Magnifique conclusion à la saga... Et aussi l'un des épisodes les plus troublants et même poignants pour des raisons non cinématographiques. :(
A cette époque, Raizo Ichikawa était déjà très malade mais tourna encore cet épisode après sa sortie de l’hôpital. Je ne sais pas si Ichikawa ou l'équipe était conscient que les jours du comédien étaient désormais comptés mais on trouve quelques séquences qui semblent établir un parallèle douloureux... et annonce même un fin prémonitoire. La dernière réplique du film, prononcé par Kyoshiro Nemuri, est quelques chose comme "ça m'étonnerait qu'un Dieu existe mais je suis prêt à aller en enfer pour vérifier".
Et auparavant, il y a une stupéfiante et incroyable longue séquence d'une dizaine de minutes entre le rêve et la réalité, où des sortes de spectres blancs et noirs apparaissent alors que Nemuri dort pour danser autour de lui. Cela va conduire à un combat onirique où il va affronter des masques de théâtre flottants. Il s'échappe pour traquer un adversaire dans un temple et croise son vrai double, un reflet inquiétant d'un miroir qu'il va trancher pour atteindre sa proie cacher derrière.
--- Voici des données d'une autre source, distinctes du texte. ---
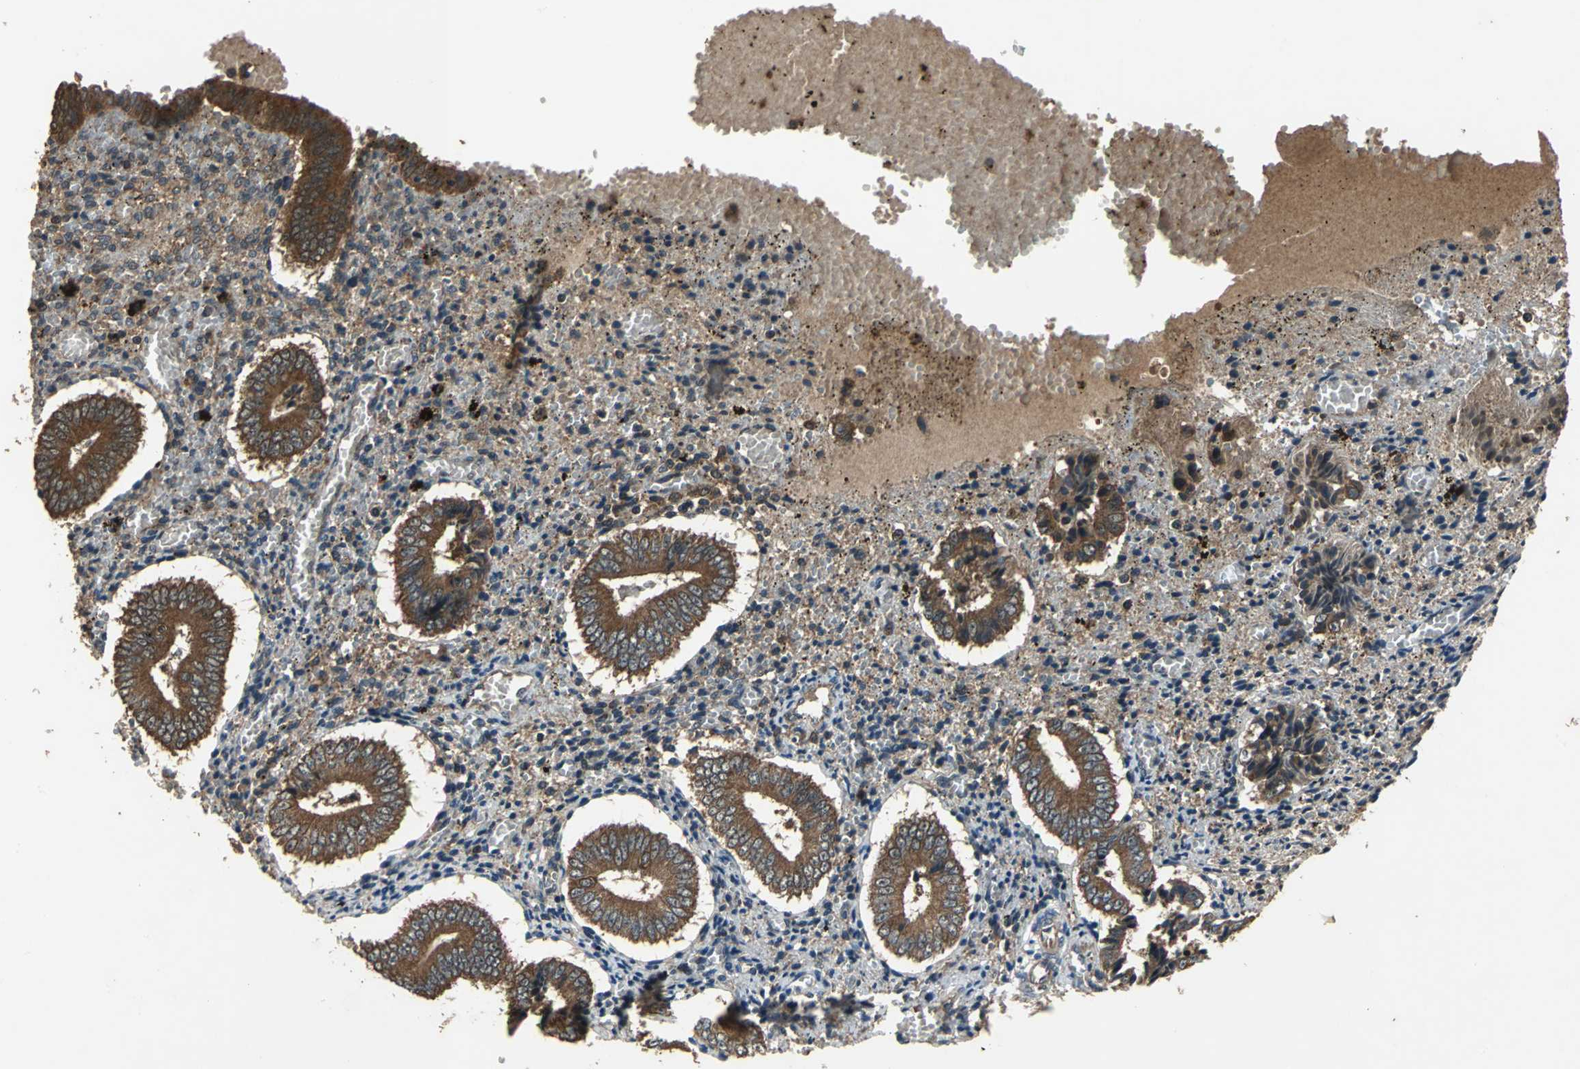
{"staining": {"intensity": "moderate", "quantity": "25%-75%", "location": "cytoplasmic/membranous"}, "tissue": "endometrium", "cell_type": "Cells in endometrial stroma", "image_type": "normal", "snomed": [{"axis": "morphology", "description": "Normal tissue, NOS"}, {"axis": "topography", "description": "Endometrium"}], "caption": "An immunohistochemistry micrograph of benign tissue is shown. Protein staining in brown labels moderate cytoplasmic/membranous positivity in endometrium within cells in endometrial stroma.", "gene": "ZNF608", "patient": {"sex": "female", "age": 42}}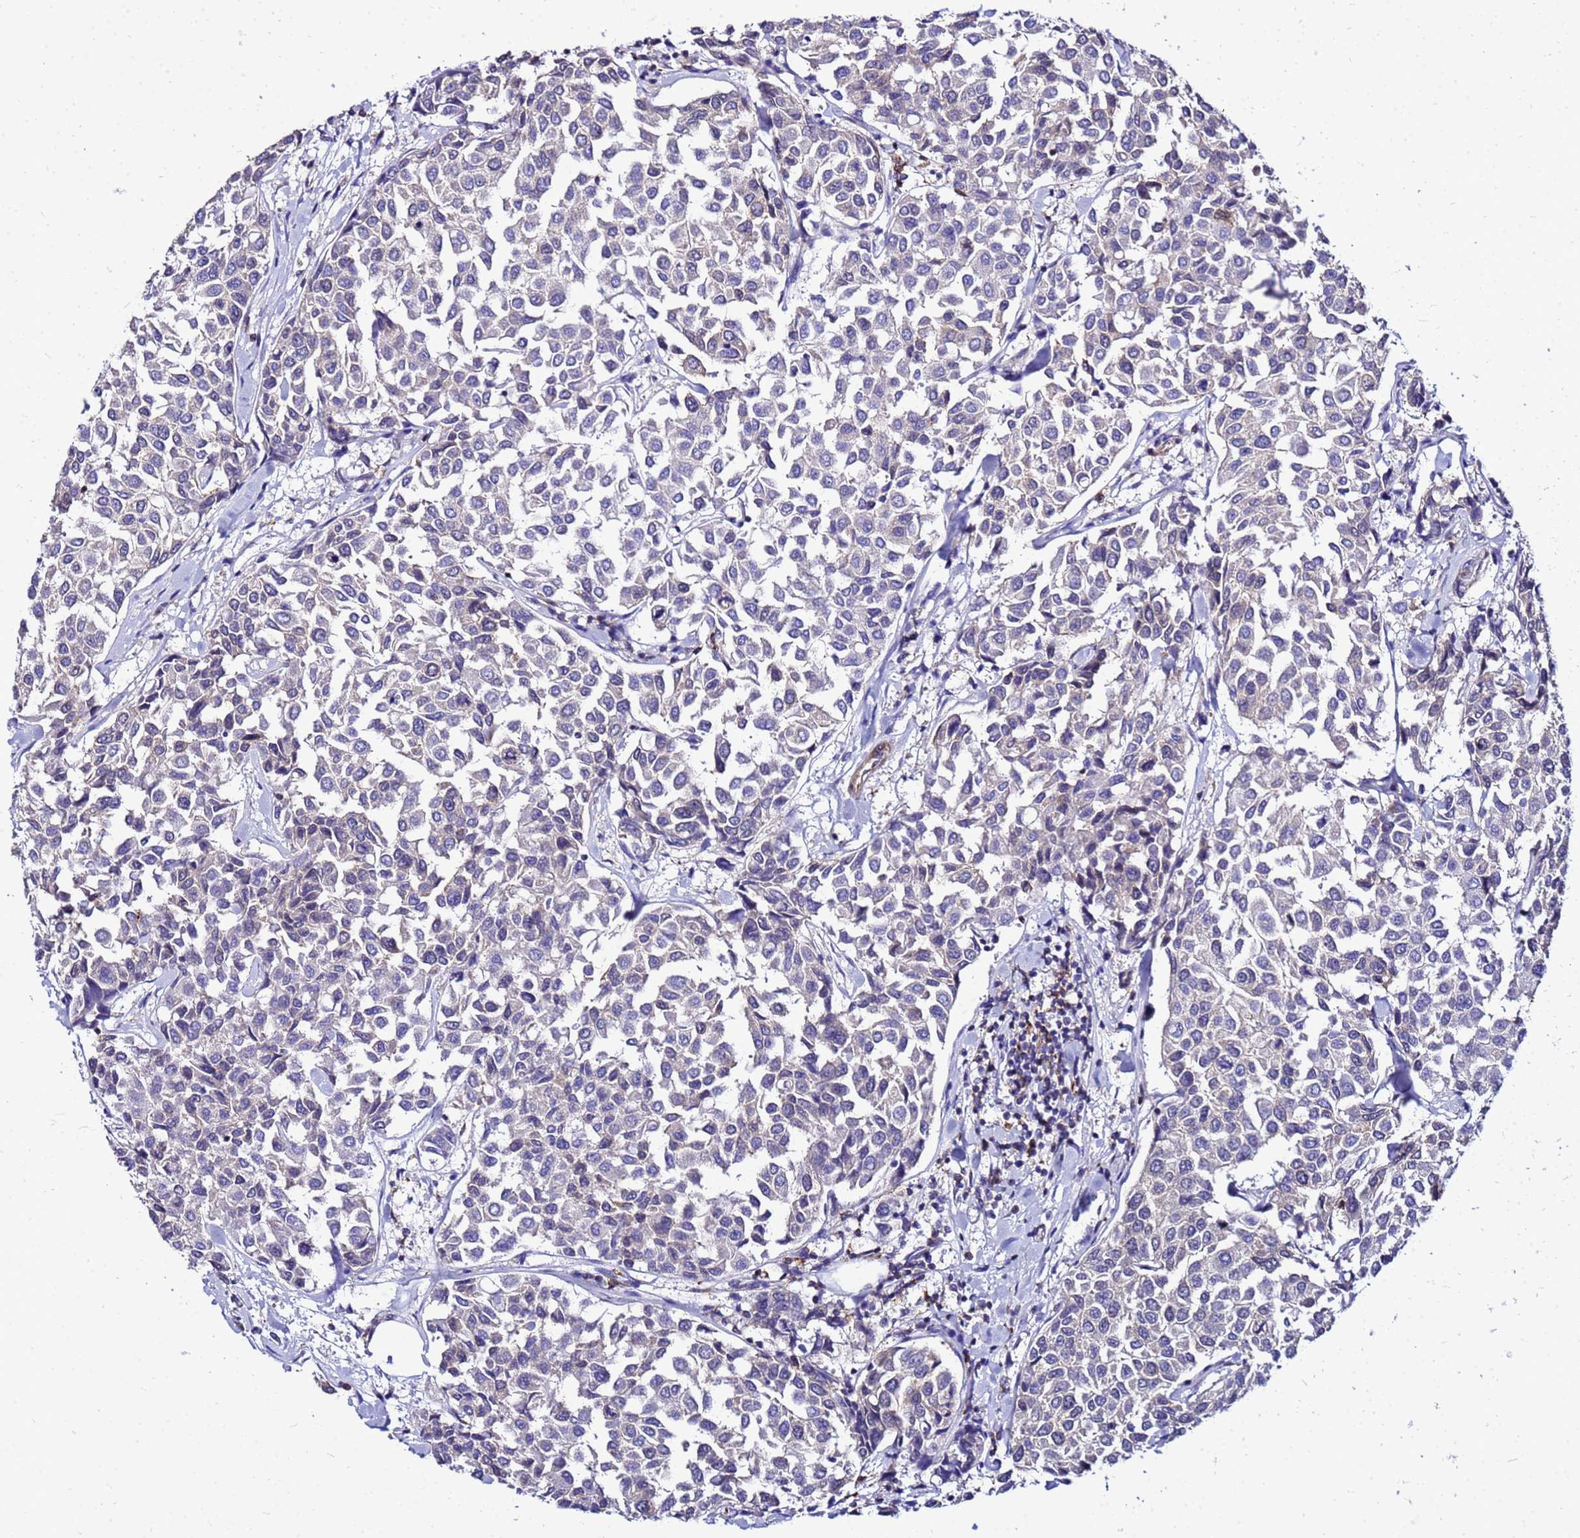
{"staining": {"intensity": "negative", "quantity": "none", "location": "none"}, "tissue": "breast cancer", "cell_type": "Tumor cells", "image_type": "cancer", "snomed": [{"axis": "morphology", "description": "Duct carcinoma"}, {"axis": "topography", "description": "Breast"}], "caption": "Micrograph shows no protein positivity in tumor cells of breast infiltrating ductal carcinoma tissue.", "gene": "DBNDD2", "patient": {"sex": "female", "age": 55}}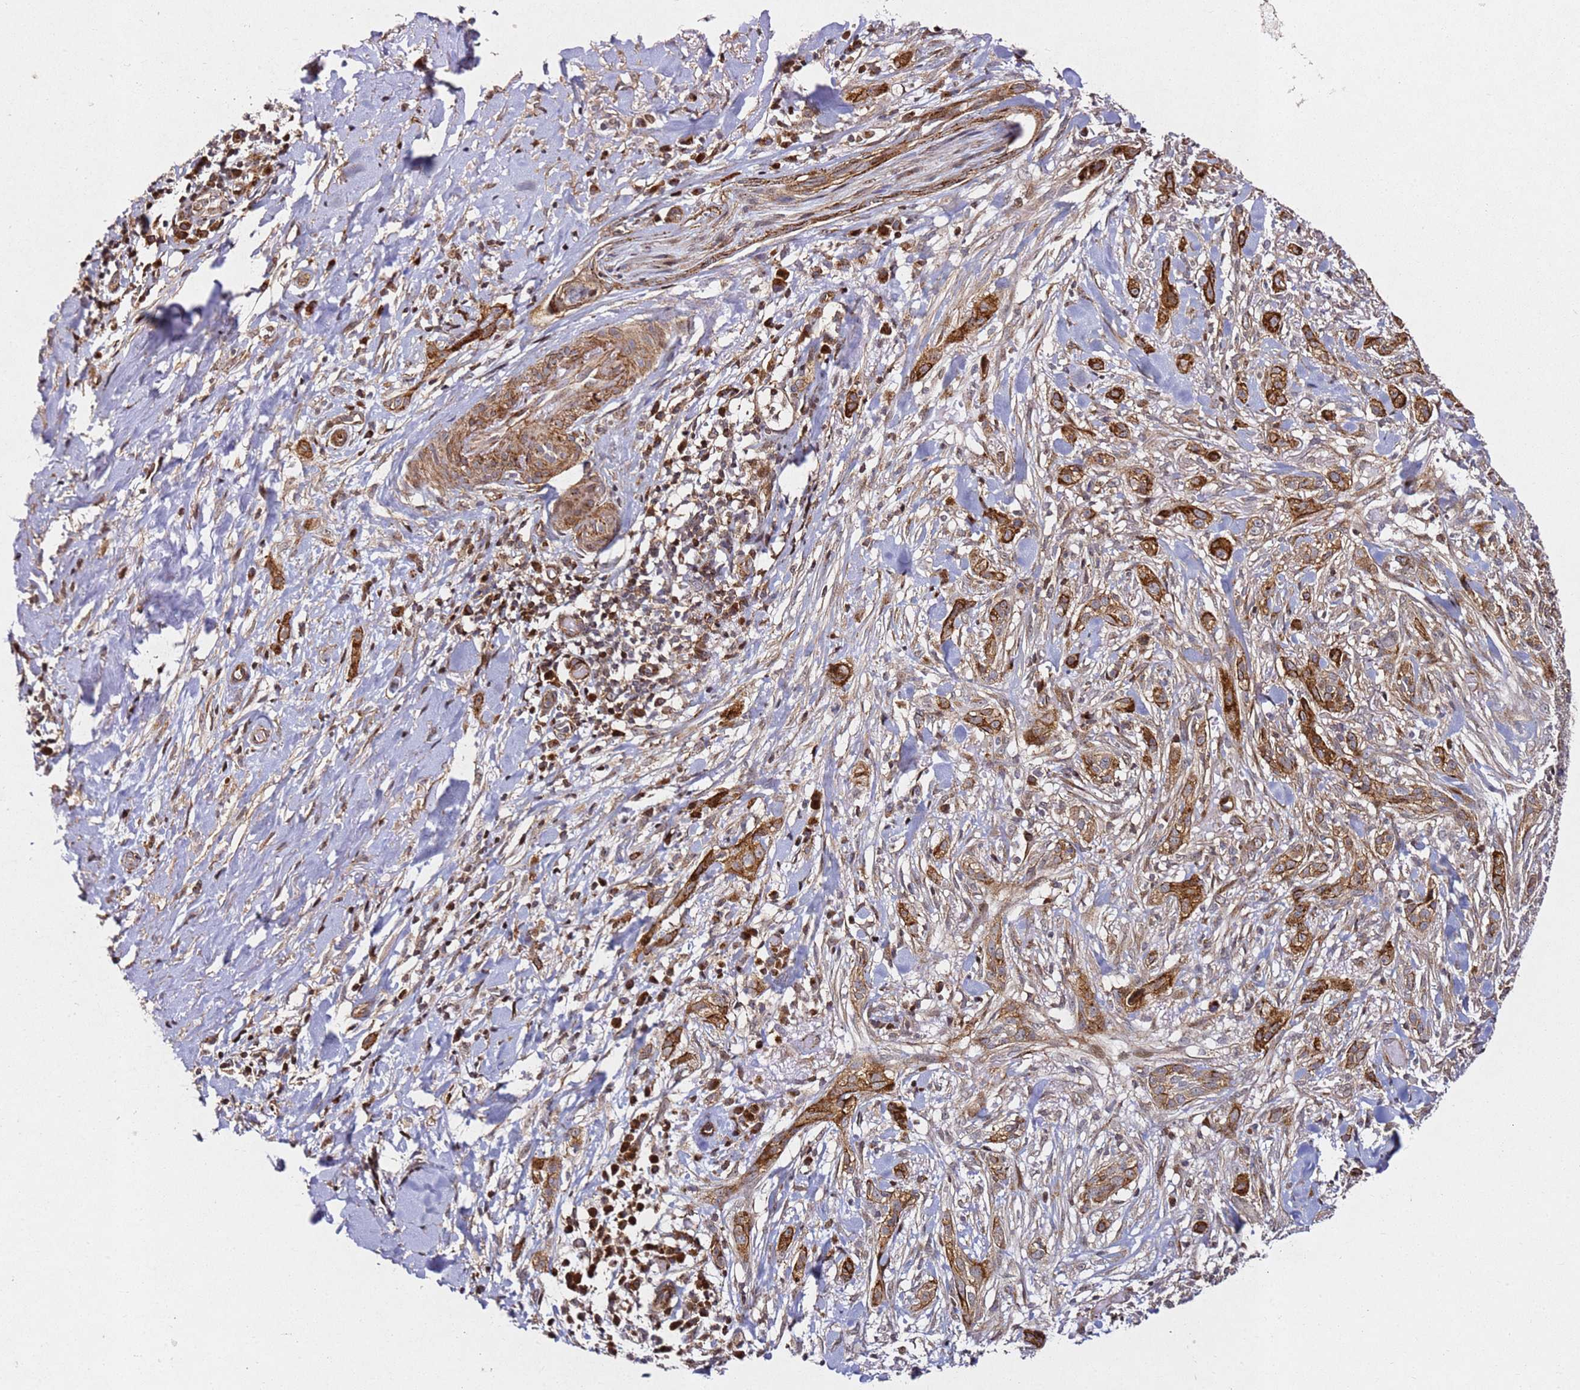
{"staining": {"intensity": "strong", "quantity": ">75%", "location": "cytoplasmic/membranous"}, "tissue": "skin cancer", "cell_type": "Tumor cells", "image_type": "cancer", "snomed": [{"axis": "morphology", "description": "Basal cell carcinoma"}, {"axis": "topography", "description": "Skin"}], "caption": "DAB (3,3'-diaminobenzidine) immunohistochemical staining of skin cancer (basal cell carcinoma) displays strong cytoplasmic/membranous protein expression in approximately >75% of tumor cells. The staining is performed using DAB brown chromogen to label protein expression. The nuclei are counter-stained blue using hematoxylin.", "gene": "ZNF296", "patient": {"sex": "male", "age": 72}}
Le tout est filmé magistralement, dans une pénombre totale où seul apparaisse les comédiens, le décor étant entièrement noir.
Une autre séquence bénéficie d'une ambiance élégiaque prenant place dans une cimetière illuminée de centaines de bougie. Et que dire de ce double maléfique, portant un masque pâle et figé, comme si son visage était déjà mort.
Il se dégage donc de ce douzième épisode une atmosphère unique, qui doit sans doute plus à la situation du comédien qu'au scénario même. Même sans connaître son état de santé, on sent bien un ton plus funeste et introspectif. Le scénario malmène et renouvelle ainsi certaine des figures obligées comme les incontournables séquences de séduction féminine autour d'une natte qui cache un piège mortel; la seconde étant assez dérangeante. Et tant pis, si on oublie souvent en cours de route l'intrigue général à base d'enlèvement et de clinique d'avortement.
Responsable des meilleurs épisodes de la série, Kazuo Ikehiro a l'air comme investi d'une oraison funéraire et livre une succession de séquences toutes plus inspirées les unes que les autres, renversantes de beauté. Outre les magnifiques séquences évoquées préalablement, on peut rajouter les différentes parties de l'ouverture : l'assassinat d'un innocent, le viol dans les herbes (ce ralenti sur le kimono jeté en l'air !) et le raid contre Nemuri. Les différents combats sont aussi très réussis, avec de belles chorégraphies dynamiques et amples.
Il faut peut-être donc mieux être au courant du décès prématuré de Raizo Ichikawa à 37 ans pour pleinement "apprécier" cet épisode à part que j'ai adoré et qui m'a véritablement ému.